That the debate over the existence and utility of the concept of the implied author has not yet come to a standstill is attested by a special issue of Style (Vol. 45, 2011) Implied Author: Back from the Grave or Simply Dead Again? This question has been formulated by the guest editor Richardson who, examining cases in which “the values, sensibility or beliefs of the implied author differ radically from those of the actual author” (2011: 6), comes to three conclusions: 1) “the implied author does not communicate”; 2) “we can predicate values of an inferred author based on the material of a given text”; 3) “the implied author remains a very useful heuristic construct” (7). Shen (2011) also argues in favor of the concept, making clear its relevance and significance in today’s critical context. Ryan (2011) proposes a critique of the three functions assigned to the implied author (“1. The implied author is a necessary parameter in the communicative model of literary narrative fiction. 2. The implied author is a design principle, responsible for the narrative techniques and the plot of the text. 3. The implied author is the source of the norms and values communicated by the text.”). Her conclusion is that if an author figure reveals itself through a text, it is as the manifestation of a real person that this figure attracts the interest of the reader. Lanser (2011) formulates “An Agnostic’s Manifesto” containing eight propositions that are meant to “speak to theorists on both sides of the implied author divide” (153). She concludes by calling for an empirical inquiry into whether and how belief in an implied author might affect the poetic or hermeneutic enterprise: “We will learn more about implied authorship by testing out how readers process a sense of the author than by continued debate” (158).

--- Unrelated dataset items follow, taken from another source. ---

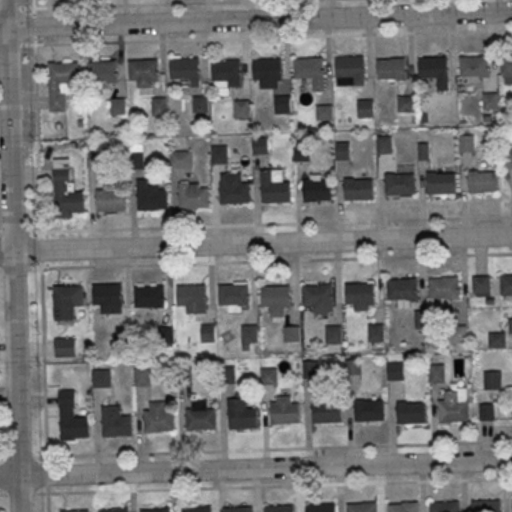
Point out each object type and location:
road: (32, 4)
road: (258, 17)
road: (3, 26)
road: (129, 40)
building: (506, 65)
building: (350, 66)
building: (474, 66)
building: (475, 66)
building: (433, 67)
building: (507, 67)
building: (184, 68)
building: (309, 68)
building: (391, 68)
building: (186, 69)
building: (392, 69)
building: (434, 69)
building: (101, 70)
building: (268, 70)
building: (310, 70)
building: (350, 70)
building: (144, 71)
building: (226, 71)
building: (268, 71)
building: (102, 72)
building: (144, 72)
building: (63, 73)
building: (225, 75)
building: (60, 83)
road: (35, 88)
building: (491, 102)
building: (200, 103)
building: (283, 103)
building: (406, 103)
building: (118, 105)
building: (159, 105)
building: (201, 105)
building: (283, 105)
building: (406, 105)
building: (160, 107)
building: (118, 108)
building: (241, 108)
building: (365, 108)
building: (366, 108)
building: (243, 110)
building: (324, 111)
building: (324, 112)
building: (467, 142)
building: (384, 144)
building: (467, 144)
building: (261, 145)
building: (385, 145)
building: (260, 146)
building: (343, 150)
building: (302, 152)
building: (345, 152)
building: (302, 153)
building: (219, 154)
building: (219, 155)
building: (508, 157)
building: (94, 158)
building: (181, 158)
building: (94, 160)
building: (180, 160)
building: (135, 161)
building: (483, 181)
building: (441, 182)
building: (483, 182)
building: (400, 183)
building: (441, 183)
building: (400, 184)
building: (275, 185)
building: (317, 188)
building: (358, 188)
building: (234, 189)
building: (358, 189)
building: (65, 190)
building: (317, 191)
building: (275, 192)
building: (235, 193)
building: (67, 195)
building: (151, 195)
building: (193, 195)
building: (193, 197)
building: (109, 198)
building: (152, 199)
building: (110, 201)
road: (255, 224)
road: (20, 233)
road: (488, 237)
road: (232, 244)
road: (12, 256)
road: (182, 263)
road: (20, 268)
building: (505, 284)
building: (481, 285)
building: (444, 286)
building: (444, 288)
building: (402, 290)
building: (402, 292)
building: (360, 294)
building: (107, 295)
building: (233, 295)
building: (234, 295)
building: (359, 295)
building: (149, 296)
building: (192, 296)
building: (318, 296)
building: (276, 297)
building: (317, 297)
building: (111, 298)
building: (149, 298)
building: (192, 298)
building: (276, 299)
building: (64, 302)
building: (67, 302)
building: (510, 328)
building: (208, 332)
building: (375, 332)
building: (249, 333)
building: (291, 333)
building: (333, 334)
building: (458, 334)
building: (65, 347)
building: (310, 369)
building: (395, 370)
building: (436, 373)
building: (101, 377)
building: (142, 377)
building: (492, 380)
building: (454, 406)
building: (284, 410)
building: (368, 410)
building: (326, 411)
building: (369, 411)
building: (486, 411)
building: (410, 412)
building: (454, 412)
building: (284, 413)
building: (327, 413)
building: (241, 414)
building: (411, 414)
building: (242, 415)
building: (200, 416)
building: (71, 417)
building: (157, 417)
building: (115, 419)
building: (159, 419)
building: (201, 421)
building: (116, 423)
building: (75, 429)
road: (274, 448)
road: (22, 456)
road: (265, 468)
road: (46, 474)
road: (9, 476)
road: (270, 485)
road: (47, 489)
road: (23, 493)
building: (486, 505)
building: (487, 505)
building: (403, 506)
building: (445, 506)
building: (445, 506)
building: (320, 507)
building: (320, 507)
building: (361, 507)
building: (362, 507)
building: (403, 507)
building: (196, 508)
building: (278, 508)
building: (280, 508)
building: (154, 509)
building: (196, 509)
building: (237, 509)
building: (238, 509)
building: (75, 510)
building: (114, 510)
building: (114, 510)
building: (155, 510)
building: (74, 511)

The implied author can be defined as one of the correlates of the indexical signs in a text that a recipient, depending on his or her conception of the work’s intention, may interpret as referring to the author of that text. These signs mark out a specific world-view and aesthetic standpoint. The implied author is not an intentional creation of the concrete author and differs categorically in this respect from the narrator, who is always an implicitly, or even explicitly, represented entity. The implied author belongs to a different level of the work; the implied author stands for the principle behind the fabrication of a narrator and the represented world in its entirety, the principle behind the composition of the work (note here Hühn’s “subject of composition” [1995: 5], a development of Easthope’s “subject of enunciation” [1983]). The implied author has no voice of its own, no text. Its word is the entire text with all its levels. Its position is defined by both ideological and aesthetic norms.
The implied author has only a virtual existence in the work and can be grasped only by turning to the traces left behind in the work by the creative acts of production, taking concrete shape only with the help of the reader. The implied author is a construct formed by the reader on the basis of his or her reading of the work. If the process of construction is not to simply confirm to the meanings that readers want to find in the first place, it must be based on the evidence in the text and the constraints this places on the freedom of interpretation. It would therefore be more appropriate to speak of “reconstruction” instead of “construction.”

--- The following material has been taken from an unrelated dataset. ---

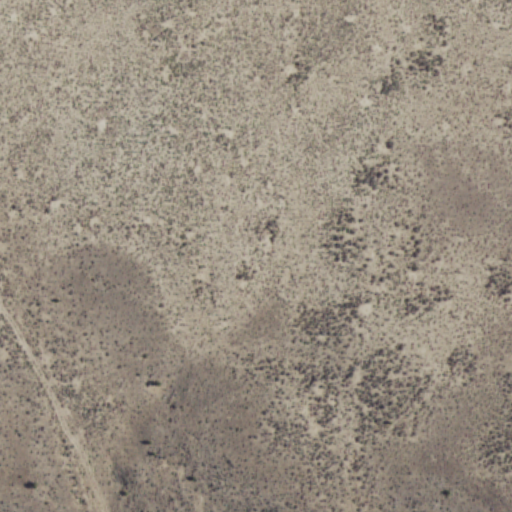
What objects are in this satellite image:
road: (71, 390)
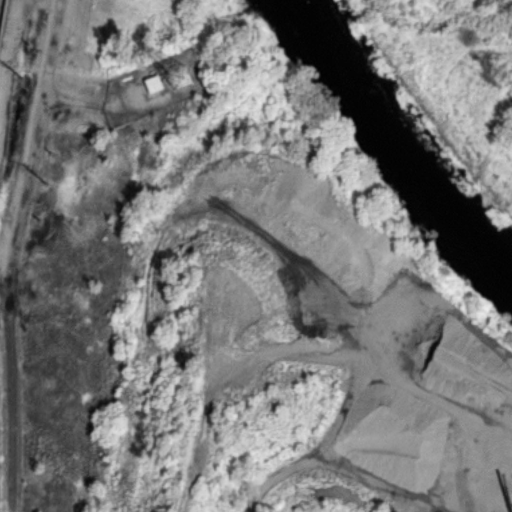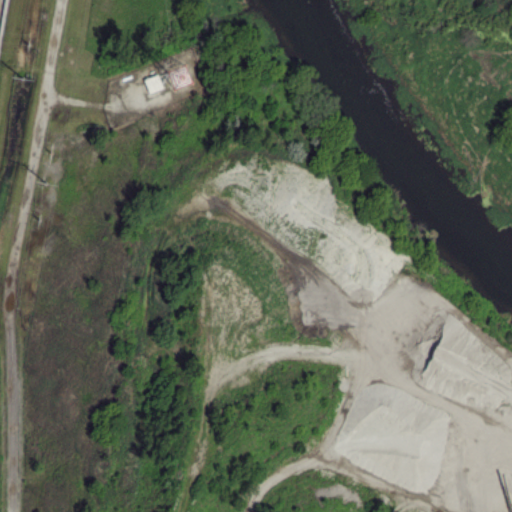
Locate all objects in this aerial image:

The implied authors of various works by a single concrete author display certain common features and thereby constitute what we might call an œuvre author, a stereotype that Booth (1979: 270) refers to as a “career author.” There are also more general author stereotypes that re-late not to an œuvre but to literary schools, stylistic currents, periods, and genres.
Contrary to the impression given by the term “author’s image,” the relation between the implied author and the real author should not be pictured in such a way that the former becomes a reflection or copy of the latter. And despite the connotations of the German impliziter Autor (implicit author, which brings with it a shift from the reception-based orientation of implied to an ontologizing concept), the implied author cannot be modeled as the mouthpiece of the real author. It is not unusual for authors to experiment with their world-views and put their beliefs to the test in their works. In some cases, authors use their works to depict possibilities that cannot be realized in the context of their real-life existence, adopting in the process standpoints on certain issues that they could not or would not wish to adopt in reality. In such cases, the implied author can be more radical than the real author ever really was or, more circumspectly, than we imagine him or her to have been on the basis of the evidence available. Such radicalization of the implied author is characteristic, e.g., of Tolstoj’s late works. The late Tolstoj was much less convinced by many of his ideas than his implied authors; the latter embodied, and took to extremes, one particular dimension of Tolstoj’s thought. Conversely, it is also possible for the ideological horizons of the implied author to be broader than the more or less markedly ideologically constrained ones of the real author. An example of this is Dostoevskij, who in his late novels developed a remarkable understanding of ideologies that he vehemently attacked as a journalist.
Dostoevskij’s last novel, The Brothers Karamazov, shows another phenomenon, a split of the implied author: whereas ‘Dostoevskij I’ designs the novel as a modern theodicy, ‘Dostoevskij II’ undermines this intention by a subliminal critique of God. The whole novel is characterized by a restless oscillation between the “Pro” of the intending and controlling Dostoevskij I and the “Contra” of its subversive antagonist Dostoevskij II.
Why should a semantic entity that is neither a pragmatic participant in communication nor a specific component of the narrative work be the concern of narratology at all? Recall here Rimmon (1976: 58), who points out that “without the implied author it is difficult to analyze the ‘norms’ of the text, especially when they differ from those of the narrator.” Similarly, Bronzwaer (1978: 3) notes that “we need an instance that calls the extradiegetic narrator into existence, which is responsible for him in the same way as he is responsible for the diegesis.” Chatman (1990: 76) points out another advantage of the concept when he writes that “positing an implied author inhibits the overhasty assumption that the reader has direct access through the fictional text to the real author’s intentions and ideology.”
The concept of the implied author is particularly useful in textual interpretation because it helps us describe the layered process by which meaning is generated. The existence of the implied author, not part of the represented world but nonetheless part of the work, casts a shadow over the narrator, who often appears as master of the situation and seems to have control over the semantic order of the work. The presence of the implied author highlights the fact that narrators, their texts, and the meanings expressed in them are all represented. Only on the level of the implied author do these meanings acquire their ultimate semantic intention. The presence of the implied author in the work, above the characters and the narrator and their associated levels of meaning, establishes a new semantic level arching over the whole work: the authorial level.
(a) Where systematic considerations and practical applications are concerned, there is a pressing need to identify the indexical signs that refer to the implied author, and to distinguish between author- and narrator- specific indexes. (b) The manifestation of the implied author in different periods, cultural spheres, text types, and genres has yet to be examined in detail. (c) The presence of the implied author in non-verbal narratives is an important issue.